PFC3BXL or PFC3B mode MPLS QoS at the egress of PE2 supports matching on IP precedence or
DSCP values or filtering with an access group and the
police
command.
Classification at MPLS-to-IP Ingress Port
LAN port classification is based on the EXP value. OSM and FlexWAN interfaces classify traffic using
the
match mpls experimental
command. The
match mpls experimental
command matches on the EXP
value in the received topmost label.
Classification at MPLS-to-IP Egress Port
Note
The egress classification queuing is different for LAN and WAN ports.
Classification for MPLS-to-IP is the same as it is for IP-to-IP.
The LAN interface classification is based on the egress CoS. The OSM and WAN interfaces classify
traffic on information in the transmitted IP header.
Note
You can use PFC3BXL or PFC3B QoS features or OSM QoS features in an output policy; however, you
cannot use both in the same output policy.
If the egress port is a trunk, the LAN ports and OSM GE-WAN ports copy the egress CoS into the egress
802.1Q field.
Note
For MPLS to IP, egress IP ACL or QoS is not effective on the egress interface if the egress interface has
MPLS IP (or tag IP) enabled. The exception is a VPN CAM hit, in which case the packet is classified on
egress as IP.
MPLS VPN
The information in this section also applies to an MPLS VPN network.
The following PE MPLS QoS features are supported for MPLS VPN:
•
Classification, policing, or marking of CE-to-PE IP traffic through the VPN subinterface
•
Per-VPN QoS (per-port, per-VLAN, or per-subinterface)
For customer edge (CE)-to-PE traffic, or for CE-to-PE-to-CE traffic, the subinterface support allows you
to apply IP QoS ingress or egress policies to subinterfaces and to physical interfaces.

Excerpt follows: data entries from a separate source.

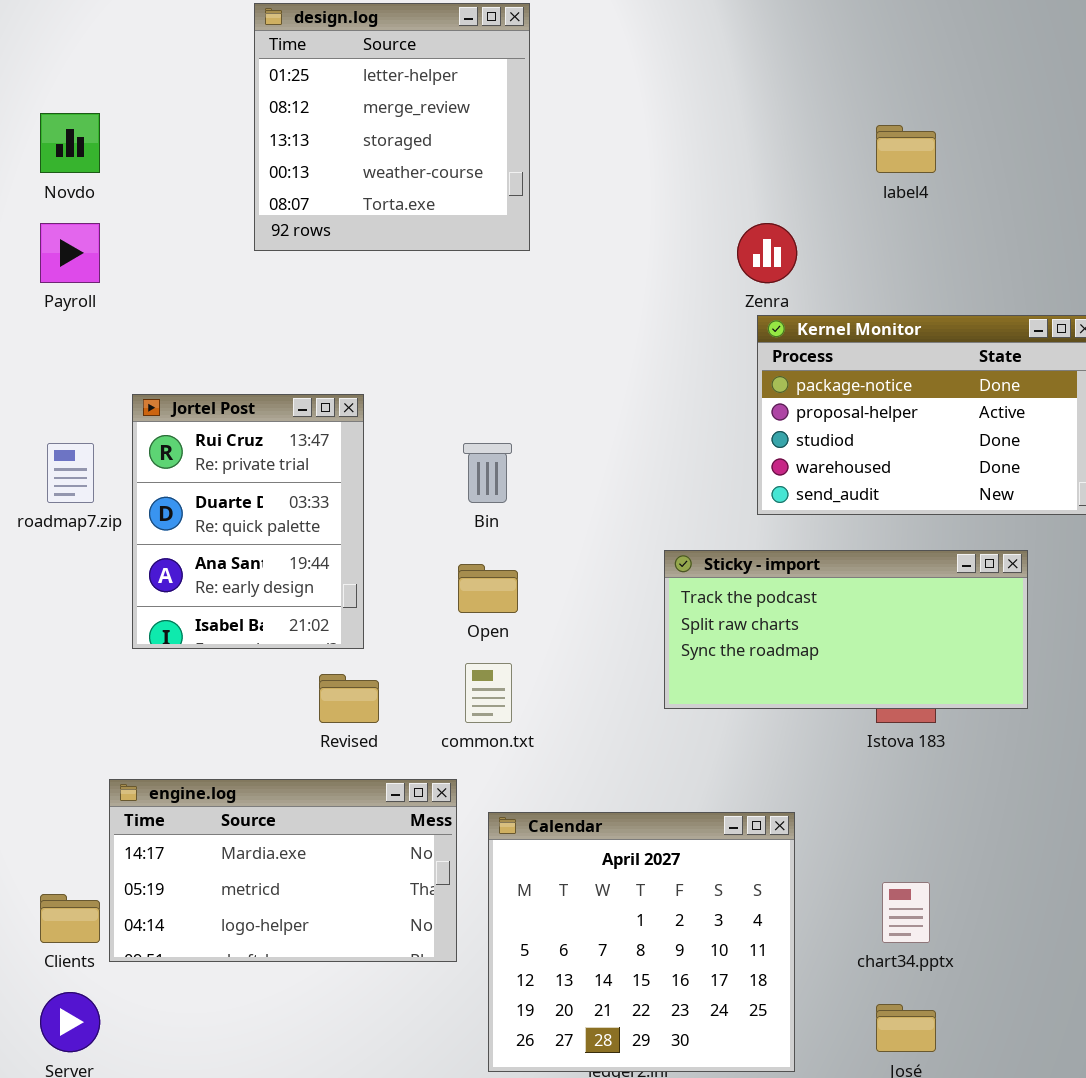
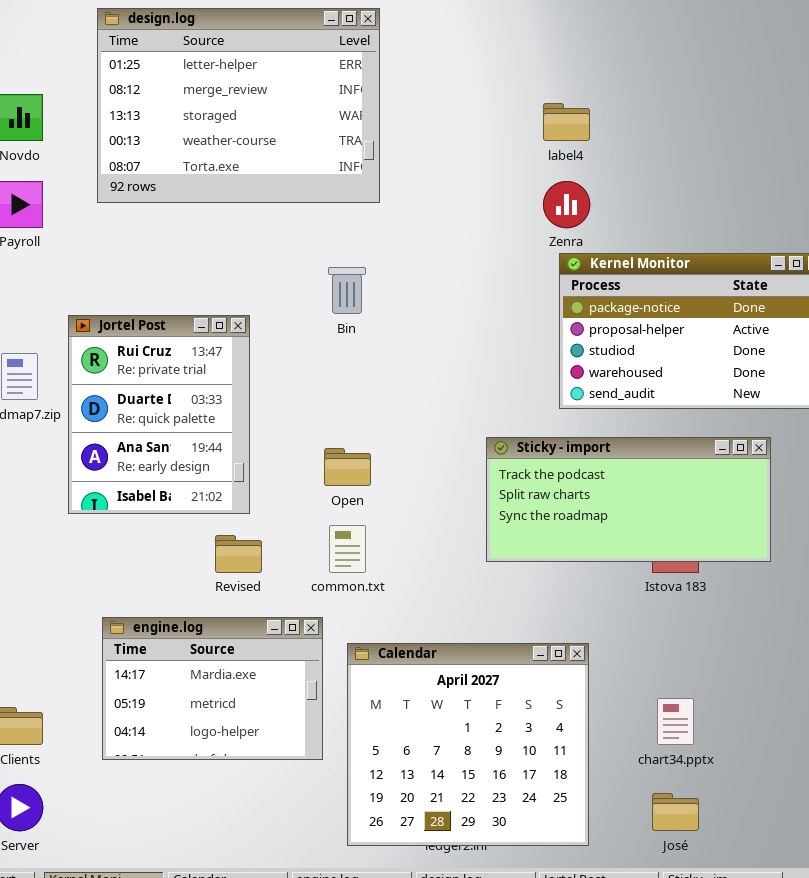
design.log: [254,3,530,251] -> [97,8,380,203], resized
label4: [876,125,936,173] -> [543,103,590,141], moved
Bin: [463,443,512,503] -> [328,267,366,314], moved
engine.log: [109,779,457,962] -> [102,617,323,760], resized

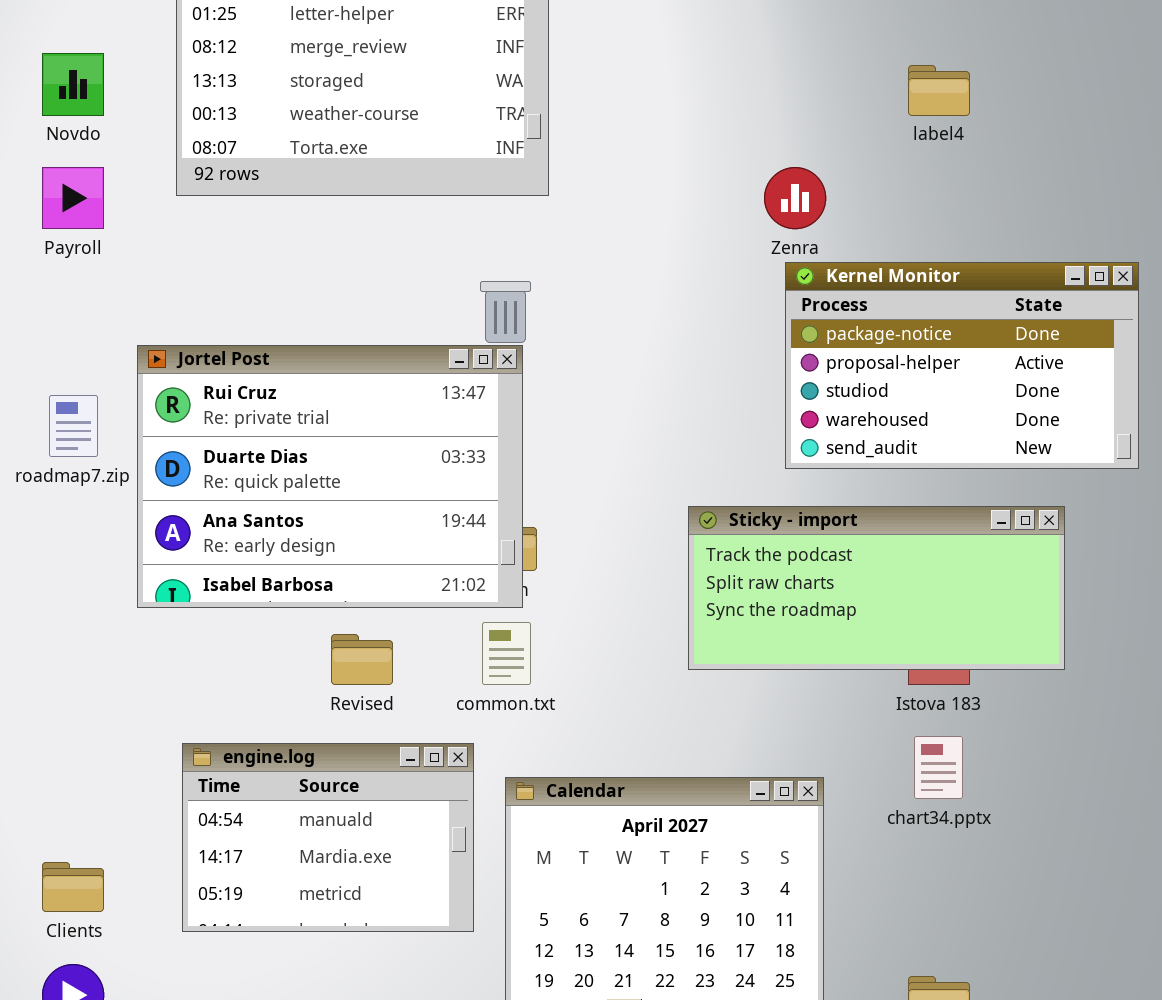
label4: [543,103,590,141] -> [908,65,970,116], moved
Jortel Post: [68,315,250,514] -> [137,345,523,608], resized
engine.log: [102,617,323,760] -> [182,743,474,932], scrolled up 1 row
chart34.pptx: [657,698,694,745] -> [914,736,963,799], moved

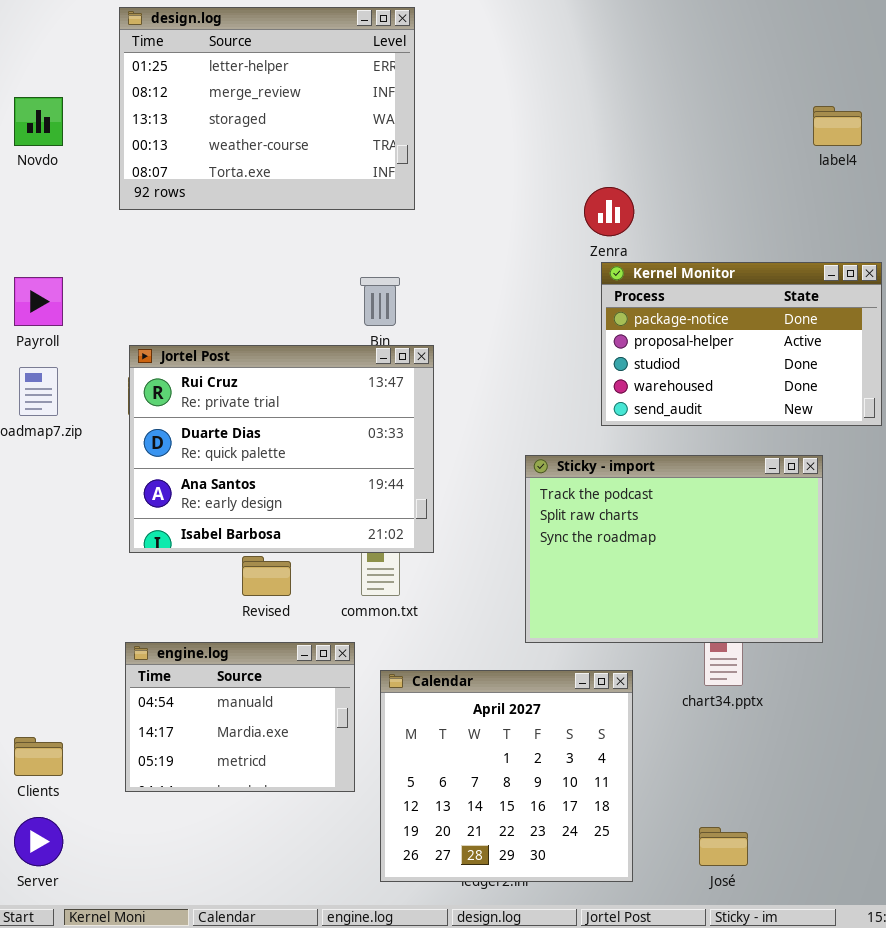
label4: [908,65,970,116] -> [813,106,862,146], moved
Payroll: [42,167,104,229] -> [14,277,63,326], moved
Jortel Post: [137,345,523,608] -> [129,345,434,553], moved
Sticky - import: [688,506,1065,670] -> [525,455,823,643], resized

Per-VPN policing
is also provided for a specific interface or subinterface associated with a given VPN on the CE side.
In situations when there are multiple interfaces belonging to the same VPN, you can perform per-VPN
policing aggregation using the same shared policer in the ingress or egress service policies for all similar
interfaces associated with the same PFC3BXLs or PFC3Bs.
For aggregate VPN labels, the EXP propagation in recirculation case may not be supported because
MPLS adjacency does not know which egress interface the final packet will use.